As the document goes:
This is called a negative lookbehind assertion. Similar to positive lookbehind assertions, the contained pattern must only match strings of some fixed length.
So this will work, the intention is to match any ,
outside {}
, but not inside {}
:
In [188]:
re.compile("(?<!\{)\,.").findall('a1,a2,a3,a4,{,a6}')
Out[188]:
[',a', ',a', ',a', ',{']
this will work, on a slightly different query:
In [189]:
re.compile("(?<!\{a5)\,.").findall('a1,a2,a3,a4,{a5,a6}')

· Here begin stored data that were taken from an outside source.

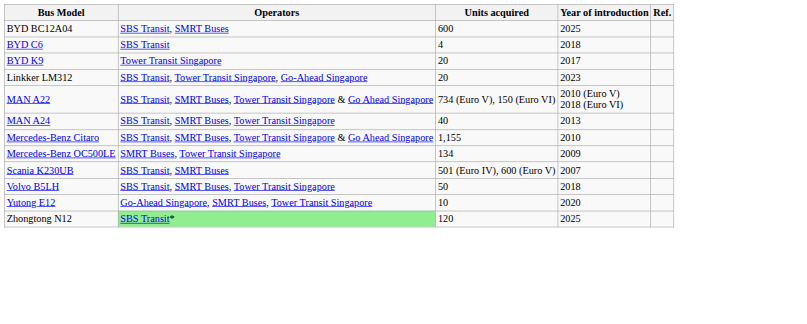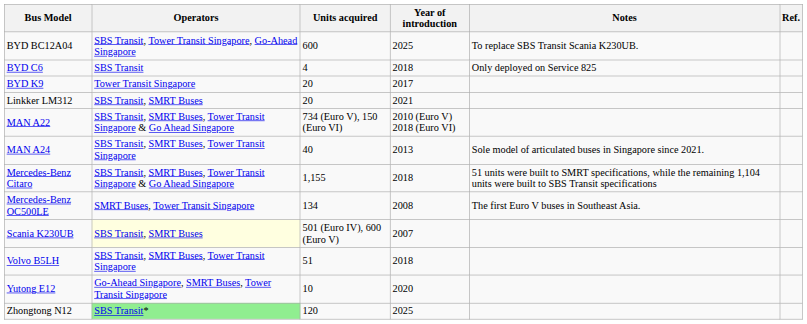+ column: Notes | To replace SBS Transit Scania K230UB. | Only deployed on Service 825 | Sole model of articulated buses in Singapore since 2021. | 51 units were built to SMRT specifications, while the remaining 1,104 units were built to SBS Transit specifications | The first Euro V buses in Southeast Asia.
BYD BC12A04 | Operators: SBS Transit, SMRT Buses -> SBS Transit, Tower Transit Singapore, Go-Ahead Singapore
Linkker LM312 | Operators: SBS Transit, Tower Transit Singapore, Go-Ahead Singapore -> SBS Transit, SMRT Buses
Linkker LM312 | Year of introduction: 2023 -> 2021
Mercedes-Benz Citaro | Year of introduction: 2010 -> 2018
Mercedes-Benz OC500LE | Year of introduction: 2009 -> 2008
Scania K230UB | Operators: no background -> lightyellow background
Volvo B5LH | Units acquired: 50 -> 51
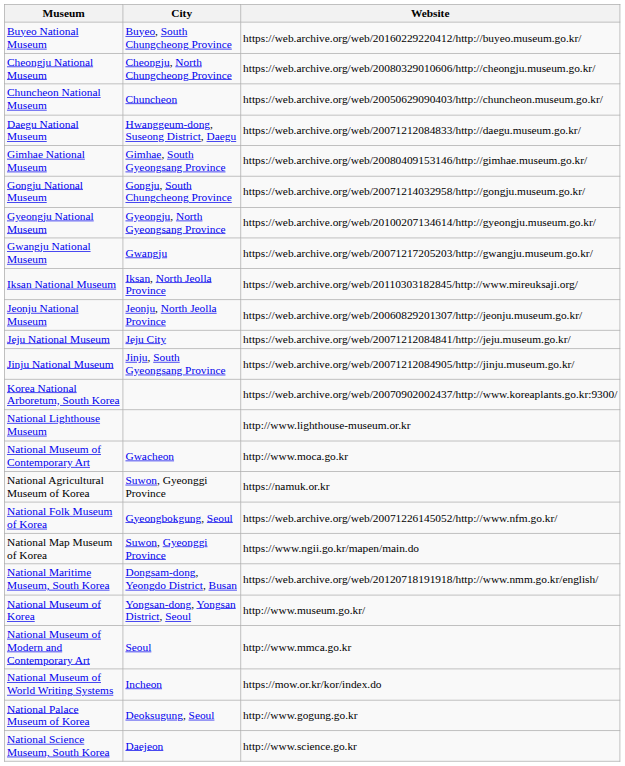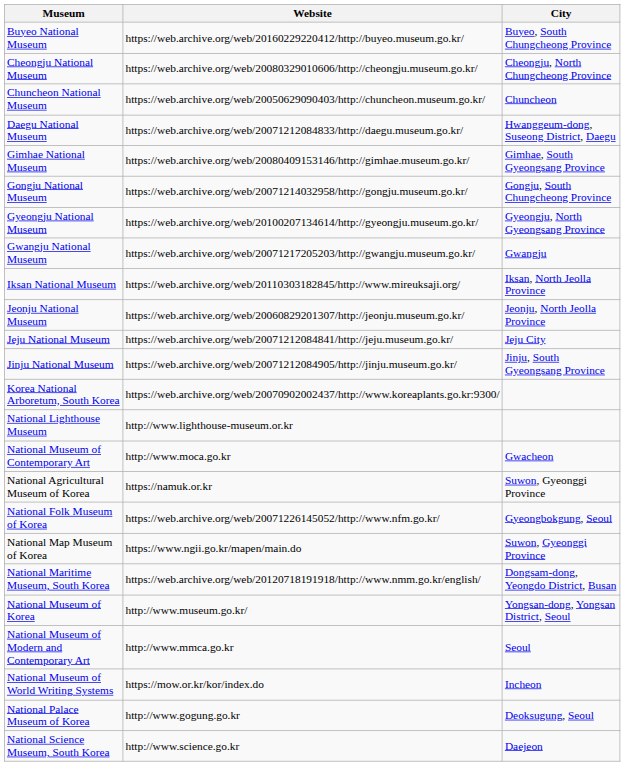columns swapped: City <-> Website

#or this: re.compile("(?<!\{..)\,.").findall('a1,a2,a3,a4,{a5,a6}')
Out[189]:
[',a', ',a', ',a', ',{']
In [190]:
But if the query is 'a1,a2,a3,a4,{_some_length_not_known_in_advance,a6}'
, according to the document the following won't work as intended:
In [190]:
re.compile("(?<![\{.*])\,.").findall('a1,a2,a3,a4,{a5,a6}')
Out[190]:
[',a', ',a', ',a', ',{', ',a']
Any alternative to achieve this? Is negative lookbehind the wrong approach?
Any reason this is how lookbehind was designed to do (only match strings of some fixed length) in the first place?